**EXTRAIT À LIRE**
____
Dans son discours prononcé sur les marches de l'Hôtel de Ville, la maire de Rambouillet Véronique Matillon a loué « la femme exceptionnelle » qu'était Stéphanie Monfermé qui « a consacré sa vie » aux « autres ». A ses côtés, les filles et l'époux de la victime ainsi que des reprèsentants de l'Etat.  

« Nous ne fléchirons pas devant une telle abomination », a promis la maire qui a passé sa main avec compassion sur le dos de la plus jeune des filles de la victime, en larmes. 

Trois jours après le choc, plus d'un millier de personnes ont salué la mémoire de Stéphanie Monfermé, même si « ça ne rendra pas leur mère à ses filles », soupire Claire Auber, retraitée de 72 ans. 

A l'appel notamment d'un syndicat de police, des fonctionnaires se sont également rassemblés lundi devant les commissariats dans plusieurs villes de France.
____
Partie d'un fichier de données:
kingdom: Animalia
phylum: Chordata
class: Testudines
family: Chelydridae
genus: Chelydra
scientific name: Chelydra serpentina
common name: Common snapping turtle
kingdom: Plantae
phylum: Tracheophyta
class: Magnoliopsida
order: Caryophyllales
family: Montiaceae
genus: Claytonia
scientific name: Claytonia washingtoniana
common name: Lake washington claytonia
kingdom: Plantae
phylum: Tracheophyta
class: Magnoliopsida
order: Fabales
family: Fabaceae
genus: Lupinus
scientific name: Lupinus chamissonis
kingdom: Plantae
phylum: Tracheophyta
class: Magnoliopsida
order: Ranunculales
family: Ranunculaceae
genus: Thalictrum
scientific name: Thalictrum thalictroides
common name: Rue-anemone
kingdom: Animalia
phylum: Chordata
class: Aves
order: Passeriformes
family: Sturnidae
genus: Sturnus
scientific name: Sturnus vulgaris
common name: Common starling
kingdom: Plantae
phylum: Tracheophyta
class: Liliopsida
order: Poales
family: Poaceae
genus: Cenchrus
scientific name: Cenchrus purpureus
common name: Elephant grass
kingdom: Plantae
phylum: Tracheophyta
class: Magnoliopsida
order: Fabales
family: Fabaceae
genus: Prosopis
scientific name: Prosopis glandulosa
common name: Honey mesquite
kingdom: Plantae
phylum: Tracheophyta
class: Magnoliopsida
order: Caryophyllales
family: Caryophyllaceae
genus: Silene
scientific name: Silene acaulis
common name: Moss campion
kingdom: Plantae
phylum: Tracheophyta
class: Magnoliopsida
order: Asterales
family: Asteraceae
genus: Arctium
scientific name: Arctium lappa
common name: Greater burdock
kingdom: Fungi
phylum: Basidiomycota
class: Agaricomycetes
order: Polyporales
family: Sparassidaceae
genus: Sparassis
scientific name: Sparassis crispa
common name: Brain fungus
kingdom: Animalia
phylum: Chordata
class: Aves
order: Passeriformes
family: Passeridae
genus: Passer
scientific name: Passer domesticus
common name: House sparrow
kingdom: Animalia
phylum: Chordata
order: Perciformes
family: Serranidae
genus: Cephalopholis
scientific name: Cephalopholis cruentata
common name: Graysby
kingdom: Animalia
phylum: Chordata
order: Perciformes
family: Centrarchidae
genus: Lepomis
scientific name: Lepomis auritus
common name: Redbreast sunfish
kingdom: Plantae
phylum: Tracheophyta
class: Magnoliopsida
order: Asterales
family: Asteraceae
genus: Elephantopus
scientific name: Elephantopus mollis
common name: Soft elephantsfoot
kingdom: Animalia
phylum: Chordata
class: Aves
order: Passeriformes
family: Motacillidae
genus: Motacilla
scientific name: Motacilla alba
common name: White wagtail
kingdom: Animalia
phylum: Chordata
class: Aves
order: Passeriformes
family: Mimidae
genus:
____
**OBJECTIFS**
- a) Répondez à ces questions sur l'extrait :
(i) Où la maire a-t-elle prononcé son discours ?
(ii) Combien de personnes ont salué la mémoire de Stéphanie Monfermé trois jours après le choc ?
(iii) Quel âge a Claire Auber ?
- b) Quelles personnes l'extrait désigne-t-il par leur nom ? Citez-les toutes.
- c) Recopiez un passage de l'extrait, en commençant aux mots « Dans son discours » et en vous arrêtant après « villes de France. ».

**CORRIGÉ DES EXERCICES**
- a)
(i) Sur les marches de l'Hôtel de Ville.
(ii) Plus d'un millier de personnes.
(iii) 72 ans.

- b)
Véronique Matillon
Stéphanie Monfermé
Claire Auber

- c)
Dans son discours prononcé sur les marches de l'Hôtel de Ville, la maire de Rambouillet Véronique Matillon a loué « la femme exceptionnelle » qu'était Stéphanie Monfermé qui « a consacré sa vie » aux « autres ». A ses côtés, les filles et l'époux de la victime ainsi que des reprèsentants de l'Etat.  

« Nous ne fléchirons pas devant une telle abomination », a promis la maire qui a passé sa main avec compassion sur le dos de la plus jeune des filles de la victime, en larmes. 

Trois jours après le choc, plus d'un millier de personnes ont salué la mémoire de Stéphanie Monfermé, même si « ça ne rendra pas leur mère à ses filles », soupire Claire Auber, retraitée de 72 ans. 

A l'appel notamment d'un syndicat de police, des fonctionnaires se sont également rassemblés lundi devant les commissariats dans plusieurs villes de France.